Your instructions: Can you return every line of the data below, unchanged, but without the pictures?

Content starts

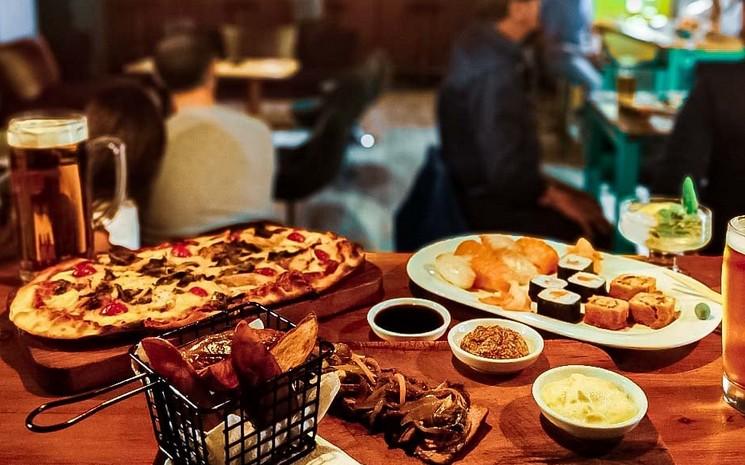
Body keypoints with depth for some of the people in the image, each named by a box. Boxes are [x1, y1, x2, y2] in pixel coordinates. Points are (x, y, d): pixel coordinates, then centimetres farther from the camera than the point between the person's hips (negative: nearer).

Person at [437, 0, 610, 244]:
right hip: (485, 204, -10)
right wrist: (556, 199, -16)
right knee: (597, 231, -8)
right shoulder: (494, 71, -29)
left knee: (588, 206, 16)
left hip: (479, 185, 10)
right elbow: (505, 173, -28)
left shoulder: (481, 40, 2)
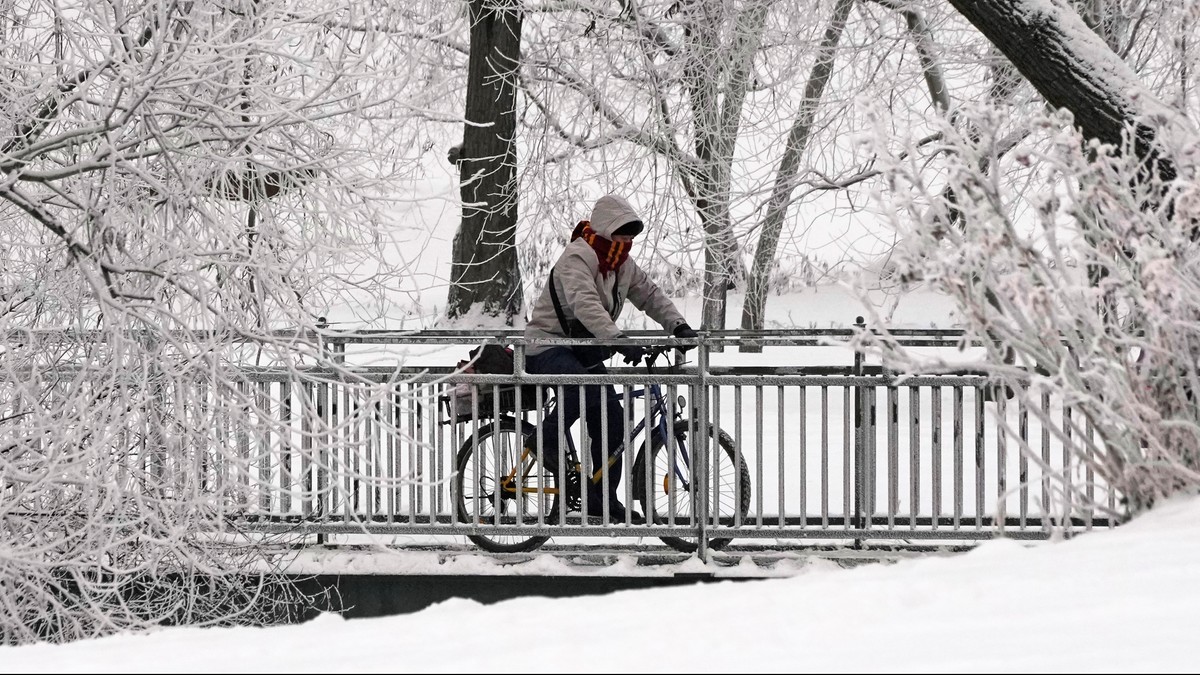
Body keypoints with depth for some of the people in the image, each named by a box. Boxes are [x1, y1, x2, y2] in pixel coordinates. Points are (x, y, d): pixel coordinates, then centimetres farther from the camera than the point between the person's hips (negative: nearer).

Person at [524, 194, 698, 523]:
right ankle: (547, 440, -15)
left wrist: (678, 326, -5)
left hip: (585, 350, 9)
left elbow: (650, 294, 12)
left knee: (612, 420, 1)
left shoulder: (622, 264, 8)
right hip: (548, 345, -9)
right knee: (586, 391, -37)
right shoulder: (577, 258, -21)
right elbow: (585, 303, -36)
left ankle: (603, 497, 9)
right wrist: (617, 339, -48)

Content ends

Finished exercise:
Body keypoints with depth for some of the people in the image, each named by a box. Boxes are [x1, y1, x2, y2] in pixel coordinates. Points are (x, y, d): pixel coordinates, then centimetres farther from the camera than the point between the person's hips (negative: nearer).

Person at [437, 0, 610, 244]:
right hip: (485, 204, -10)
right wrist: (556, 199, -16)
right knee: (597, 231, -8)
right shoulder: (494, 71, -29)
left knee: (588, 206, 16)
left hip: (479, 185, 10)
right elbow: (505, 173, -28)
left shoulder: (481, 40, 2)
Body keypoints with depth for some of the people in the image, each named by a box. Boxes are [x1, y1, x2, y2] in pixel coordinates. Points are (x, y, d): pixel coordinates, then centimetres farther from the camera than the point between the person's hips (negative: nearer).

Person at [524, 194, 698, 523]:
right ankle: (547, 440, -15)
left wrist: (678, 326, -5)
left hip: (585, 350, 9)
left elbow: (650, 294, 12)
left knee: (612, 420, 1)
left shoulder: (622, 264, 8)
right hip: (548, 345, -9)
right knee: (586, 391, -37)
right shoulder: (577, 258, -21)
right elbow: (585, 303, -36)
left ankle: (603, 497, 9)
right wrist: (617, 339, -48)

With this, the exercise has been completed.